Over the next two decades, with prolonged periods spent in France and then Guinea, Suret-Canale wrote prodigiously on Africa's tragic encounter with Europe. Responding to Sékou Touré's appeal for foreign volunteers following the exodus of the French after independence, Suret-Canale was one of only two French teachers to settle in Guinea. He explains his eventual disenchantment with the regime in one of the interviews in the book.
From the late 1950s to the end of the 1970s Suret-Canale wrote a number of important history books, publishing in 1962 his celebrated volume Afrique noire: l’ère coloniale, 1900–1945, which, Bianchini writes, ‘made him known to a generation of African intellectuals and activists’ (11). Letters from early leaders of West African nationalist movements, reproduced in the book, testify to this influence.
Even if his brand of ‘committed history’ was denounced at the time, his work clearly defined a new era in African historiography. His volumes were translated into English, with one English reviewer remarking ‘Suret-Canale's Histoire de l'Afrique occidentale … is deeply imbued by an African nationalist ideology and is widely used in Guinea and Mali’ (11).
Returning to France in 1963, he became a leading intellectual in the PCF, spending a period on the Central Committee. But despite his influence and work, Suret-Canale remained ostracised by the French academy. Without the proper accreditation, it was not until the age of 57 that Suret-Canale secured a position at a university in Paris. Even this position was given grudgingly and he was appointed as a junior lecturer (maître-assistant) which meant that he was not allowed to supervise research, or – even more absurdly – teach African history.

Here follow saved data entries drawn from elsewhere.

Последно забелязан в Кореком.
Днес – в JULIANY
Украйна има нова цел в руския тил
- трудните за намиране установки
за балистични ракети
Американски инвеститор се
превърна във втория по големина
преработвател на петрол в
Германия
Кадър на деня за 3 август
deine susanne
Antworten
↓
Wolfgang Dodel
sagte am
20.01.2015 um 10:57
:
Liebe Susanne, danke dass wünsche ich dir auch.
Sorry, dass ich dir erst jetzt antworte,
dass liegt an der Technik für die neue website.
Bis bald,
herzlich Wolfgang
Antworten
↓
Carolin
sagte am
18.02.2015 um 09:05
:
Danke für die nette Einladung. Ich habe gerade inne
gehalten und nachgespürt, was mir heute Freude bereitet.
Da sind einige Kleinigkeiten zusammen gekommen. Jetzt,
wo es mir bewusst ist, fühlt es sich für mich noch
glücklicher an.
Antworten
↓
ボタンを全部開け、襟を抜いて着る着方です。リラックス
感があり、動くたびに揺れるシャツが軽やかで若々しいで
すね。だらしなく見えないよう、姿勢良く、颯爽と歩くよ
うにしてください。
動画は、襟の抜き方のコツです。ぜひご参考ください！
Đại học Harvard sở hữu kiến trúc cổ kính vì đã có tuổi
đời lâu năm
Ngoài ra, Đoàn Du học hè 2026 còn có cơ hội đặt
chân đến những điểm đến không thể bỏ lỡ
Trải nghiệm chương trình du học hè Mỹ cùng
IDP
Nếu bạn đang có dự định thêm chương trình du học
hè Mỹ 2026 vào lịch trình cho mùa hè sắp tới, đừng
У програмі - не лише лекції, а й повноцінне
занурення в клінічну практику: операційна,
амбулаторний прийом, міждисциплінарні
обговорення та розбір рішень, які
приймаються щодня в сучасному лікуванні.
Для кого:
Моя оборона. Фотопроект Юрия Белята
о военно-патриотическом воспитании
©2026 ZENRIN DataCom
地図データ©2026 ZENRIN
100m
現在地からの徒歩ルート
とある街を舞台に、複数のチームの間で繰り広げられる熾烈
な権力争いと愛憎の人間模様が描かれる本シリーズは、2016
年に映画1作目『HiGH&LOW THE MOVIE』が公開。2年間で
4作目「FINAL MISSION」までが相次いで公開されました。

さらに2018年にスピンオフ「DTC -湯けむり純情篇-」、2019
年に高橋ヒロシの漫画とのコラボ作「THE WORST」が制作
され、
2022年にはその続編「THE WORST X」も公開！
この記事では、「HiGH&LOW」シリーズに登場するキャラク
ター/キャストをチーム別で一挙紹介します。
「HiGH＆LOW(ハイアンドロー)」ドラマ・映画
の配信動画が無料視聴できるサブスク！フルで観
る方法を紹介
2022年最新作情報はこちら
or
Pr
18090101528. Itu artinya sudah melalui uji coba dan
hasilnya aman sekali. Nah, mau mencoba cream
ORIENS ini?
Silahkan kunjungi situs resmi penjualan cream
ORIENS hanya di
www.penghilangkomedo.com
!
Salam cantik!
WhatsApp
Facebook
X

Bianchini correctly identifies Suret-Canale as one of the pioneers in African studies, a group that includes Basil Davidson (with whom Suret-Canale was often in communication) and the American Melville Herskovits. One of the many pleasures of Bianchini's book is the collection of documents reproduced from Suret-Canale's personal archive. One letter from Davidson asks humbly for Suret-Canale's ‘frank opinions’ of his recently published book on slavery, Black mother (1961), expressing delight that his own conclusions ‘echo yours’ (217).
With some force Bianchini argues that even though Suret-Canale was, at intervals, a leading member of the PCF his work was not marked by dogmatic party formulas. On the contrary, Bianchini describes his approach as a ‘defence of a type of “idealism” always based on the discovery of empirical elements, opposed to a strictly materialist conception, where historical facts are inscribed on pre-established formulas’ (24). Bianchini's book is an important contribution to the necessary rediscovery and celebration of Suret-Canale and his work.